- PASSAGE PROVIDED
/---

I'm building a Python trivia quiz, and I managed all the answer input loop to work (doesn't allow invalid input, breaks the loop succesfully)

I want the program to ask the user "Would you like another question? (y/n)" and stop the program if 'n'.

The problem is no matter what I tried, I keep getting more trivia questions! Thanks in advance

import requests
import pprint
import json
import html
print("Welcome to the ultimate test of knowledge and valour, The Internet Quiz!")
print("You will be given an array of multiple choice questions in general knowledge")
input("Press Enter to start!")

y_n = ["y", "n"]
import random
q_num = 1
score = 0
enthusiasm = True
while enthusiasm is True:
    r = requests.get("https://opentdb.com/api.php?amount=1&category=9&type=multiple")
    question = json.loads(r.text)
    first = question['results'][0]['correct_answer']
    second = question['results'][0]['incorrect_answers'][0]
    third = question['results'][0]['incorrect_answers'][1]
    fourth = question['results'][0]['incorrect_answers'][2]
    print("--------------------------------------------------------")

\---

- DATASET EXTRACT
/---

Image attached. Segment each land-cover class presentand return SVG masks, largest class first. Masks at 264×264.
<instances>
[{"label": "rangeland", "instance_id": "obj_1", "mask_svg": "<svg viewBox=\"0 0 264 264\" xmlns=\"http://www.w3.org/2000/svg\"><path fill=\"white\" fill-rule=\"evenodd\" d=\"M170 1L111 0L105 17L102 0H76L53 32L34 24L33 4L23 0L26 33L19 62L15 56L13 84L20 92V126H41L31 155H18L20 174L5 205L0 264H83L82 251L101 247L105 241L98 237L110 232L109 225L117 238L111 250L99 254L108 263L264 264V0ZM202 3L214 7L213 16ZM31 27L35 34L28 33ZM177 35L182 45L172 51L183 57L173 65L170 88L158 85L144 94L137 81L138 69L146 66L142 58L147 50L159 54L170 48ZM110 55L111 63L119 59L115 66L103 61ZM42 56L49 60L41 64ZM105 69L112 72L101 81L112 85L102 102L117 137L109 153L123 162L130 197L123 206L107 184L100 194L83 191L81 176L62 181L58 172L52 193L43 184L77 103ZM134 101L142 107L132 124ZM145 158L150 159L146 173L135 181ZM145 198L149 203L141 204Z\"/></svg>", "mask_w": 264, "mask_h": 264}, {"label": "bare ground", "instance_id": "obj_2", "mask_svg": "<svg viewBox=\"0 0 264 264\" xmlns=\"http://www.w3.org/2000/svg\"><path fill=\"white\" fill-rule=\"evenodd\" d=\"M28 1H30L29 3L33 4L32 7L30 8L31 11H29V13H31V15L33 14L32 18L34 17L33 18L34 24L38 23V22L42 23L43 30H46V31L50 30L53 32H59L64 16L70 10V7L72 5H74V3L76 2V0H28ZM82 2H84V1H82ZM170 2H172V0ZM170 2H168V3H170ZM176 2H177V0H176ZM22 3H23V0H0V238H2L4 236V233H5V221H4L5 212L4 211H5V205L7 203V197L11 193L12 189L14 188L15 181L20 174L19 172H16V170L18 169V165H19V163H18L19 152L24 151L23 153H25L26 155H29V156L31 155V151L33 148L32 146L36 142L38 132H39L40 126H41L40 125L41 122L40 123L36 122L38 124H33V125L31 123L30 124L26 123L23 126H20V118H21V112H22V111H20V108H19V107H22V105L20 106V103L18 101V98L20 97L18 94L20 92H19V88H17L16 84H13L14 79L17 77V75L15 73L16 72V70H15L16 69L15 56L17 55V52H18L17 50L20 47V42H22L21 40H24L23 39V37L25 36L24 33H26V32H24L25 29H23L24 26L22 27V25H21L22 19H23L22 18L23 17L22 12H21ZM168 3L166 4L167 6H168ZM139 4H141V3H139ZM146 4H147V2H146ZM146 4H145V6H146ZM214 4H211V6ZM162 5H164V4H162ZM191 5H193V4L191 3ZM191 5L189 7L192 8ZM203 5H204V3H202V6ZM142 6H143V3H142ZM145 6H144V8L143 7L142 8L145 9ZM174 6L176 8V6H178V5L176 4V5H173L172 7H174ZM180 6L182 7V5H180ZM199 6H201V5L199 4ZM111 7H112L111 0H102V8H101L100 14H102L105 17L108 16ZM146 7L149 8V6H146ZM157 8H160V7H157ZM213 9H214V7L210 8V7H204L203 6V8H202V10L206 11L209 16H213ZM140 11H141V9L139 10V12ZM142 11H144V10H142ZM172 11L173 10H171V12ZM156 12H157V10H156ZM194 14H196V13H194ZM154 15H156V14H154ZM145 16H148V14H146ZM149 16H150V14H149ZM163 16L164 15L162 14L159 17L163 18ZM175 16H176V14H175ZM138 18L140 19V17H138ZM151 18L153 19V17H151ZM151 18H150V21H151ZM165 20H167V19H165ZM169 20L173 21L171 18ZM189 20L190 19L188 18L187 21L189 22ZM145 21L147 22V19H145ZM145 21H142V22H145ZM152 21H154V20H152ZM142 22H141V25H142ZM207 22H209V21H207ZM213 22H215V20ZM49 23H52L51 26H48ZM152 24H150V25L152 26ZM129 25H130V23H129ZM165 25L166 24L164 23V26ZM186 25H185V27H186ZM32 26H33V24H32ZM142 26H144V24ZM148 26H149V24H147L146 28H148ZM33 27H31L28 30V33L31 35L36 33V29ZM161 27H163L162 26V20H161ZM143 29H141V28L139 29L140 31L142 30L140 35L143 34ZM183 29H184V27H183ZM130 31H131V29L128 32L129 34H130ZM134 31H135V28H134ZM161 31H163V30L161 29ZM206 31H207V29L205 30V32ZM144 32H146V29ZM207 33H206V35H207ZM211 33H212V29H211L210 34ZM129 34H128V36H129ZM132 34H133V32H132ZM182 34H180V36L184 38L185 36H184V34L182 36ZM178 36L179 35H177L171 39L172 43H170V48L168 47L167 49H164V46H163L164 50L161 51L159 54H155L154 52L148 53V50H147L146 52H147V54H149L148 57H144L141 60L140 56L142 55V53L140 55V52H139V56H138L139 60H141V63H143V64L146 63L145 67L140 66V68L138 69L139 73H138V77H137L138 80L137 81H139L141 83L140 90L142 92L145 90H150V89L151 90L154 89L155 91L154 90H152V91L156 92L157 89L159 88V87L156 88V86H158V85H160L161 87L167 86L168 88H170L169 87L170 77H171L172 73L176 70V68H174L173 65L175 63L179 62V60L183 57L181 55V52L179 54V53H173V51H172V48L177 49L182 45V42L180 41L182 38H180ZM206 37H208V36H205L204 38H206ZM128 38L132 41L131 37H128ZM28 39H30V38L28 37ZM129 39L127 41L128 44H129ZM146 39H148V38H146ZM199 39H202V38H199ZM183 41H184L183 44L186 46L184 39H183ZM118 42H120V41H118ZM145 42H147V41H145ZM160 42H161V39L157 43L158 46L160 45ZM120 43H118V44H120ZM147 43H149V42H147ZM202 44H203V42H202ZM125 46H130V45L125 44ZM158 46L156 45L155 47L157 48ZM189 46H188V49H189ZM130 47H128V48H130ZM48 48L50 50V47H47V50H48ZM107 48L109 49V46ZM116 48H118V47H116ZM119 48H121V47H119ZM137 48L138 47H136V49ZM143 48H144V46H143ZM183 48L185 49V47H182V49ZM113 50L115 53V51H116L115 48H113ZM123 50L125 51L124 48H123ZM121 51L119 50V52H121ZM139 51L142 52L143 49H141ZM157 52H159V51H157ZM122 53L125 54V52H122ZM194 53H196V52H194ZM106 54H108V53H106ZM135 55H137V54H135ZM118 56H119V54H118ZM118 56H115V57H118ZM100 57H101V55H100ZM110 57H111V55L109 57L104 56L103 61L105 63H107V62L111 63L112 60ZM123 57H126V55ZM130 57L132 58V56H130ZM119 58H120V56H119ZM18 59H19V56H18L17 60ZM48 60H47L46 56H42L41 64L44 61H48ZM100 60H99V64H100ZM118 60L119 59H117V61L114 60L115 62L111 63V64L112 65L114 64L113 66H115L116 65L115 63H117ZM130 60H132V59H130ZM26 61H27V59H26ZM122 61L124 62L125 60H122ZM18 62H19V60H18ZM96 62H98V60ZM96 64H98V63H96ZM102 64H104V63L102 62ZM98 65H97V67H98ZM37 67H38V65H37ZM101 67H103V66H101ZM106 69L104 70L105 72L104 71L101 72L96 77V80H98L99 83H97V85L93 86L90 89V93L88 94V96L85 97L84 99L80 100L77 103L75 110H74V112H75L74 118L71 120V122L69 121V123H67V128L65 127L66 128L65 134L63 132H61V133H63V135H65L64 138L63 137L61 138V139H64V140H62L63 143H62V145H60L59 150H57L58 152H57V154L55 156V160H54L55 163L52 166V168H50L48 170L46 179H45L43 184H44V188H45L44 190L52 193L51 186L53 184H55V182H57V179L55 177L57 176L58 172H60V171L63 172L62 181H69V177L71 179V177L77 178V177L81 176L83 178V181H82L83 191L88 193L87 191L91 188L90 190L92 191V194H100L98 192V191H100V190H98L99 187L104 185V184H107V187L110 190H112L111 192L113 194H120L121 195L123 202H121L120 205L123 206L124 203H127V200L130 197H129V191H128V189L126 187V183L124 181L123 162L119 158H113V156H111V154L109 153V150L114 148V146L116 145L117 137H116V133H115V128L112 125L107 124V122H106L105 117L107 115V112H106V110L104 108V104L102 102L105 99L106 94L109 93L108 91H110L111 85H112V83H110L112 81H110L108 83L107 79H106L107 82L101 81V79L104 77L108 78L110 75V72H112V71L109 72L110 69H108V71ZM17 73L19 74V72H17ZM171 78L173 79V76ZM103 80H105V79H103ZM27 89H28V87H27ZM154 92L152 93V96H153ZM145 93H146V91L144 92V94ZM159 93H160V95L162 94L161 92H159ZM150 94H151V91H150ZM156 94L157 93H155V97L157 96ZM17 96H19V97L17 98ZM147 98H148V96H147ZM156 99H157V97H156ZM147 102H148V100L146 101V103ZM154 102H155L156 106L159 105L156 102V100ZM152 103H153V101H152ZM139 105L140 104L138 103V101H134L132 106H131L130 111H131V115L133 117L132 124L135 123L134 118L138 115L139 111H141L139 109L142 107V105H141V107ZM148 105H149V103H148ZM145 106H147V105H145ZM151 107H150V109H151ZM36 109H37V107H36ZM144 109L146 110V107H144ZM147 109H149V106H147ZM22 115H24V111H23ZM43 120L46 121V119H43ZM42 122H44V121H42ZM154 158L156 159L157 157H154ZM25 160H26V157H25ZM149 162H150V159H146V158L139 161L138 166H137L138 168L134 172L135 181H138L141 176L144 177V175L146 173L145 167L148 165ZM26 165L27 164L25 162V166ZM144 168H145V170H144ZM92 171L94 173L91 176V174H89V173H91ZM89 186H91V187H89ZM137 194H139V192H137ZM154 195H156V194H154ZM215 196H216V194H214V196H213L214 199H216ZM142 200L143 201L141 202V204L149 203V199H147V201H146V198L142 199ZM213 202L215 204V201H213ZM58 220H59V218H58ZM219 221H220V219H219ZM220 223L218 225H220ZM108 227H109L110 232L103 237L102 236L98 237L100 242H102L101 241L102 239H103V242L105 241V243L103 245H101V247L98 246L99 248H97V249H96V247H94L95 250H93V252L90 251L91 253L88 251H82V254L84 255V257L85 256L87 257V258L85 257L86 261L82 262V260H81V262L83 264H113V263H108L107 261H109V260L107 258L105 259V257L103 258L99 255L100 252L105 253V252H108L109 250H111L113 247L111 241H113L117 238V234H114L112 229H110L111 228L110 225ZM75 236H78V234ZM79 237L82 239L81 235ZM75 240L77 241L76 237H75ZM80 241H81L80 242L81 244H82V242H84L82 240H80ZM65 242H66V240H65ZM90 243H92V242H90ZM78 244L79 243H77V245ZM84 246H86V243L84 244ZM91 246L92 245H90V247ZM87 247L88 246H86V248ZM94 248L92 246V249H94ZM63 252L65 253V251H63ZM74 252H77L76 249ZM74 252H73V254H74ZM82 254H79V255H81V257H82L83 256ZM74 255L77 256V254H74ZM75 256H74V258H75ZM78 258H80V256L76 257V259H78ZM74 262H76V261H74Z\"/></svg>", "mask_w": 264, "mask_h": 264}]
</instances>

\---

- EXERCISE OBJECTIVE
Write the next part of the Python trivia quiz post above, starting right after its last line.

- EXERCISE ANSWER
    print("Question number " + str(q_num)+ ":")
    print(html.unescape(question['results'][0]['question']))
    options = [first,second,third,fourth]
    random.shuffle(options)
    for X in options:
        print(html.unescape(X))
    legend = (
        (options[0], 1),
        (options[1], 2),
        (options[2], 3),
        (options[3], 4)
        )

    error = False
    while error is False:
            
        guess = input("Please enter the number of your answer(1-4):")
        try:
            guess = int(guess)
        except:
            print("Your answer must be a number between 1-4.")
            continue
        if guess <1 or guess > 4:
            print("Your answer must be a number between 1-4.")
            continue
        else:
            error = True

        
        if (first, guess) in legend:
            score += 1
            q_num += 1

            print("Correct! \nCurrent score: " +str(score))
            
            acid = True
            while acid is True:
                yesno=input("Would you like another question? (y/n)")     
                try:
                    yesno = str(yesno.lower())
                except:
                    print("Invalid input. Please enter y/n.")
                    continue
                if yesno.lower() != "y" and yesno.lower() != "n":
                    print("Invalid input. Please enter y/n.")
                    continue
                elif yesno.lower() == "y":
                    break
            
                else:
                    acid=False
                    error=True
                continue
        
        
        
        else:
            print("Incorrect! Better hit the books, buddy! \nCurrent score: " +str(score))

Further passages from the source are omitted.